▶ **RECORDED DATA**:
╔══

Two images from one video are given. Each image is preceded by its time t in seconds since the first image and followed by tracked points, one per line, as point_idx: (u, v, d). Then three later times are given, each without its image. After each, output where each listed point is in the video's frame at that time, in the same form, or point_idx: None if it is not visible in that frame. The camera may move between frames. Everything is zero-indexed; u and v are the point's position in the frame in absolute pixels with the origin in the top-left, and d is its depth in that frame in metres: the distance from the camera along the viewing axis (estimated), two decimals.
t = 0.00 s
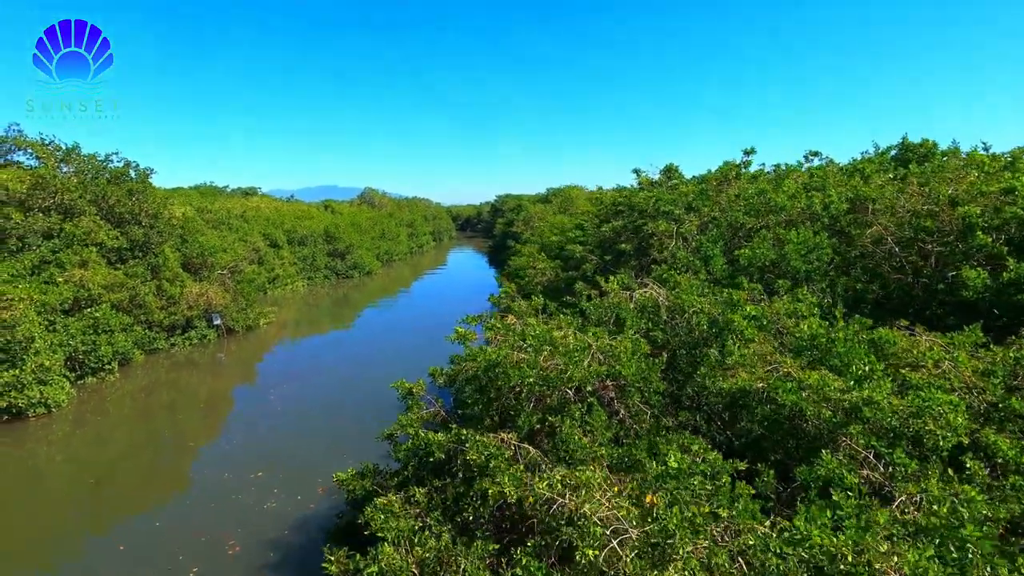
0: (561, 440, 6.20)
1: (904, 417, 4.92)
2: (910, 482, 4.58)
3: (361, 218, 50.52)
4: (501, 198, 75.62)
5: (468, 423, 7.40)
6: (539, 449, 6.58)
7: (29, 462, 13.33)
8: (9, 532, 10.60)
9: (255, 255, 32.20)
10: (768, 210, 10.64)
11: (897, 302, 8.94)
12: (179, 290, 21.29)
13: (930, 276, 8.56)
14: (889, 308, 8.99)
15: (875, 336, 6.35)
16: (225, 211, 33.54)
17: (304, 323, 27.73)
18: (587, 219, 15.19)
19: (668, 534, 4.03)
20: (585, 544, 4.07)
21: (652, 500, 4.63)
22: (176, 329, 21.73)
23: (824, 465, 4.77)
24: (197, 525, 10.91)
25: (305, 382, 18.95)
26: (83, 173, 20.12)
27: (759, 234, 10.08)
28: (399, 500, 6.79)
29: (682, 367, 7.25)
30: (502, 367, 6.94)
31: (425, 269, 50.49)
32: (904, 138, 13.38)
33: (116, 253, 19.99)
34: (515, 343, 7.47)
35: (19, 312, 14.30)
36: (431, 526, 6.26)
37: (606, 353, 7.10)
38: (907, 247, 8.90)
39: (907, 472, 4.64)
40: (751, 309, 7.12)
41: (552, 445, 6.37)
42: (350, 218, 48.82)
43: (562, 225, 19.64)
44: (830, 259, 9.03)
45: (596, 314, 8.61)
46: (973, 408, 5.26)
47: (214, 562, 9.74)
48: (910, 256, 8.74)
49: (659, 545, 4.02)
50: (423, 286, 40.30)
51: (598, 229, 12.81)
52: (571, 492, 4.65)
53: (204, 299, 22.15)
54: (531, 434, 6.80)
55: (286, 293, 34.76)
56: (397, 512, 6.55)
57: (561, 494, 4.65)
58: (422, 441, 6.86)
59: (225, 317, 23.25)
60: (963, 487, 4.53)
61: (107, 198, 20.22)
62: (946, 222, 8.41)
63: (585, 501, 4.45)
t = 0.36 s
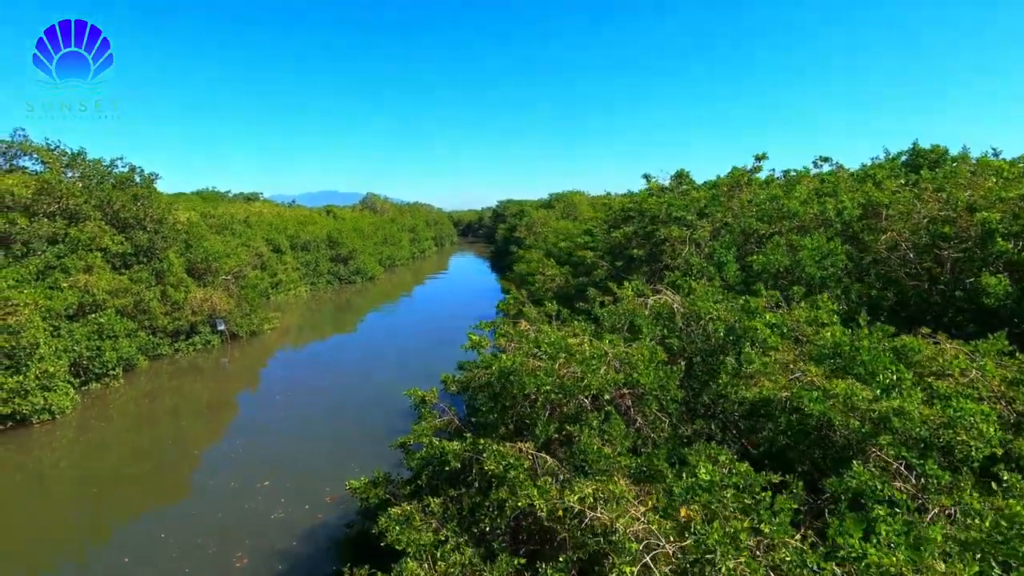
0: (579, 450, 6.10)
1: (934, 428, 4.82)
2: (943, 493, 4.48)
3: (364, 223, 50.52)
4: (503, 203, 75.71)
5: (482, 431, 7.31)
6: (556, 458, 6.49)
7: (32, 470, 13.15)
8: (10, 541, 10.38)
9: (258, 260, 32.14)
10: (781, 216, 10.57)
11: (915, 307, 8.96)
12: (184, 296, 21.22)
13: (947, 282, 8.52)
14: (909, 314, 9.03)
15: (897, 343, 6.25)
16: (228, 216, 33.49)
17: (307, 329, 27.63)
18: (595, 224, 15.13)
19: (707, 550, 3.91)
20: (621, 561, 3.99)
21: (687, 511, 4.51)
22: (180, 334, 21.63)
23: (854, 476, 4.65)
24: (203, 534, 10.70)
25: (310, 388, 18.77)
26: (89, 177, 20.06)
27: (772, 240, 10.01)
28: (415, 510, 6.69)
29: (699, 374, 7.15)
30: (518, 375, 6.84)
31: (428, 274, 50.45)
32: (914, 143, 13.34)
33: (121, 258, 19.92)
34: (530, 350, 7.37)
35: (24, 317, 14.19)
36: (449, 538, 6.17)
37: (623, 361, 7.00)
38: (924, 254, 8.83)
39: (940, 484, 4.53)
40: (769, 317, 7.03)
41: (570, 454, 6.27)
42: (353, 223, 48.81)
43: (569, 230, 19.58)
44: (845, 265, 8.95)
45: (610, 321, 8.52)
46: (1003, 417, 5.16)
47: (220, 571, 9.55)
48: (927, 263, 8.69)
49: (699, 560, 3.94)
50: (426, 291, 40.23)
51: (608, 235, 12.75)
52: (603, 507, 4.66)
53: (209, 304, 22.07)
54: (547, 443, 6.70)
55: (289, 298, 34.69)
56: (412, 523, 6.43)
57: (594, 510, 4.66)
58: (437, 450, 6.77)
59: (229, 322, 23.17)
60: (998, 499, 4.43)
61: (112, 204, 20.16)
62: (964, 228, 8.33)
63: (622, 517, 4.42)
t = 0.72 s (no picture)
0: (601, 460, 5.94)
1: (975, 439, 4.62)
2: (987, 507, 4.23)
3: (366, 229, 50.47)
4: (505, 209, 75.76)
5: (499, 441, 7.14)
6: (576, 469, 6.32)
7: (33, 477, 12.96)
8: (10, 551, 10.11)
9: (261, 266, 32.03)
10: (796, 221, 10.45)
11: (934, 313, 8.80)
12: (188, 302, 21.08)
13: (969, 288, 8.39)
14: (927, 320, 8.86)
15: (928, 351, 6.08)
16: (232, 222, 33.43)
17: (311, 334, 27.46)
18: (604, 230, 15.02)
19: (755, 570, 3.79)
20: None
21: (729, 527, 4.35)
22: (184, 340, 21.49)
23: (894, 489, 4.47)
24: (207, 544, 10.44)
25: (315, 394, 18.54)
26: (93, 183, 20.00)
27: (788, 245, 9.88)
28: (432, 522, 6.52)
29: (720, 382, 6.94)
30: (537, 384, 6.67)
31: (431, 279, 50.34)
32: (928, 148, 13.23)
33: (125, 263, 19.81)
34: (547, 357, 7.20)
35: (28, 323, 14.05)
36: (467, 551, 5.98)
37: (644, 368, 6.83)
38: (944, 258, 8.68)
39: (983, 497, 4.29)
40: (793, 324, 6.87)
41: (592, 465, 6.11)
42: (356, 228, 48.76)
43: (576, 236, 19.46)
44: (864, 270, 8.81)
45: (627, 327, 8.37)
46: None
47: None
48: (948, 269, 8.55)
49: None
50: (429, 296, 40.10)
51: (619, 241, 12.63)
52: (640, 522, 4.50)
53: (213, 310, 21.92)
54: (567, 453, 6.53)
55: (293, 304, 34.59)
56: (428, 536, 6.27)
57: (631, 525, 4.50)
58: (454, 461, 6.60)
59: (233, 328, 23.05)
60: None
61: (117, 209, 20.07)
62: (986, 232, 8.18)
63: (664, 533, 4.29)
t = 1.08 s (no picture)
0: (623, 468, 5.83)
1: (1016, 448, 4.45)
2: None
3: (369, 233, 50.47)
4: (507, 213, 75.94)
5: (516, 447, 7.03)
6: (597, 477, 6.21)
7: (38, 484, 12.80)
8: (11, 555, 10.03)
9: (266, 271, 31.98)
10: (811, 224, 10.34)
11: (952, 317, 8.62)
12: (193, 306, 20.99)
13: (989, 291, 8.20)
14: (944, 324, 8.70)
15: (958, 358, 5.92)
16: (236, 226, 33.40)
17: (314, 339, 27.36)
18: (614, 234, 14.94)
19: None
20: None
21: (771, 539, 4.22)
22: (189, 345, 21.40)
23: (935, 500, 4.30)
24: (214, 554, 10.20)
25: (320, 399, 18.32)
26: (99, 187, 19.94)
27: (804, 249, 9.79)
28: (449, 531, 6.41)
29: (741, 388, 6.84)
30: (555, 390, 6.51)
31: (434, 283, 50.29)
32: (940, 152, 13.15)
33: (130, 268, 19.75)
34: (566, 363, 7.08)
35: (35, 328, 13.97)
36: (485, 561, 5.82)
37: (665, 374, 6.69)
38: (966, 261, 8.54)
39: None
40: (817, 329, 6.74)
41: (613, 473, 5.99)
42: (359, 233, 48.75)
43: (584, 240, 19.40)
44: (882, 274, 8.71)
45: (644, 333, 8.26)
46: None
47: None
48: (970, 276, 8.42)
49: None
50: (433, 301, 40.03)
51: (630, 245, 12.55)
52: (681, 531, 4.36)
53: (218, 315, 21.85)
54: (586, 460, 6.40)
55: (296, 308, 34.49)
56: (446, 544, 6.17)
57: (668, 535, 4.38)
58: (473, 468, 6.49)
59: (238, 332, 22.97)
60: None
61: (122, 213, 20.01)
62: (1008, 236, 8.06)
63: (709, 547, 4.11)
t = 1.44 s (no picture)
0: (651, 476, 5.70)
1: None
2: None
3: (374, 238, 50.48)
4: (510, 218, 75.98)
5: (539, 456, 6.92)
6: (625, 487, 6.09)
7: (48, 491, 12.70)
8: (18, 562, 9.96)
9: (272, 276, 31.95)
10: (830, 228, 10.24)
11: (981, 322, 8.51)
12: (201, 311, 20.92)
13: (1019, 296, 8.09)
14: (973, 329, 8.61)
15: (995, 364, 5.78)
16: (242, 231, 33.42)
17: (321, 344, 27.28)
18: (626, 238, 14.85)
19: None
20: None
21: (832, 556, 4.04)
22: (197, 350, 21.33)
23: (987, 511, 4.14)
24: (225, 564, 10.06)
25: (329, 406, 18.15)
26: (108, 193, 19.94)
27: (824, 253, 9.68)
28: (474, 542, 6.30)
29: (768, 395, 6.72)
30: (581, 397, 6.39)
31: (438, 288, 50.22)
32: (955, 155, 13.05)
33: (139, 273, 19.72)
34: (589, 369, 6.96)
35: (44, 334, 13.91)
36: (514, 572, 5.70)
37: (692, 381, 6.56)
38: (990, 267, 8.42)
39: None
40: (846, 334, 6.60)
41: (641, 481, 5.87)
42: (363, 238, 48.76)
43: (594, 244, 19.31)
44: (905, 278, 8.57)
45: (665, 339, 8.14)
46: None
47: None
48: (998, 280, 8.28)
49: None
50: (438, 306, 39.93)
51: (645, 250, 12.46)
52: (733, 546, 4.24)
53: (226, 320, 21.79)
54: (613, 469, 6.26)
55: (302, 313, 34.43)
56: (472, 556, 6.07)
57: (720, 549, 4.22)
58: (497, 477, 6.38)
59: (245, 338, 22.91)
60: None
61: (131, 219, 19.98)
62: None
63: (767, 563, 3.97)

╚══

▶ **BRIEF**:
With the pictures omitted, set down each line exactly, starting at the first line of the records above and ending with the line that contains "55: (286, 293, 34.76)".

▶ **SOLUTION TO THIS PROBLEM**:
Two images from one video are given. Each image is preceded by its time t in seconds since the first image and followed by tracked points, one per line, as point_idx: (u, v, d). Then three later times are given, each without its image. After each, output where each listed point is in the video's frame at that time, in the same form, or point_idx: None if it is not visible in that frame. The camera may move between frames. Everything is zero-indexed; u and v are the point's position in the frame in absolute pixels with the origin in the top-left, and d is its depth in that frame in metres: the distance from the camera along the viewing axis (estimated), two decimals.
t = 0.00 s
0: (561, 440, 6.20)
1: (904, 417, 4.92)
2: (910, 482, 4.58)
3: (361, 218, 50.52)
4: (501, 198, 75.62)
5: (468, 423, 7.40)
6: (539, 449, 6.58)
7: (29, 462, 13.33)
8: (9, 532, 10.60)
9: (255, 255, 32.20)
10: (768, 210, 10.64)
11: (897, 302, 8.94)
12: (179, 290, 21.29)
13: (930, 276, 8.56)
14: (889, 308, 8.99)
15: (875, 336, 6.35)
16: (225, 211, 33.54)
17: (304, 323, 27.73)
18: (587, 219, 15.19)
19: (668, 534, 4.03)
20: (585, 544, 4.07)
21: (652, 500, 4.63)
22: (176, 329, 21.73)
23: (824, 465, 4.77)
24: (197, 525, 10.91)
25: (305, 382, 18.95)
26: (83, 173, 20.12)
27: (759, 234, 10.08)
28: (399, 500, 6.79)
29: (682, 367, 7.25)
30: (502, 367, 6.94)
31: (425, 269, 50.49)
32: (904, 138, 13.38)
33: (116, 253, 19.99)
34: (515, 343, 7.47)
35: (19, 312, 14.30)
36: (431, 526, 6.26)
37: (606, 353, 7.10)
38: (907, 247, 8.90)
39: (907, 472, 4.64)
40: (751, 309, 7.12)
41: (552, 445, 6.37)
42: (350, 218, 48.82)
43: (562, 225, 19.64)
44: (830, 259, 9.03)
45: (596, 314, 8.61)
46: (973, 408, 5.26)
47: (214, 562, 9.74)
48: (910, 256, 8.74)
49: (659, 545, 4.02)
50: (423, 286, 40.30)
51: (598, 229, 12.81)
52: (571, 492, 4.65)
53: (204, 299, 22.15)
54: (531, 434, 6.80)
55: (286, 293, 34.76)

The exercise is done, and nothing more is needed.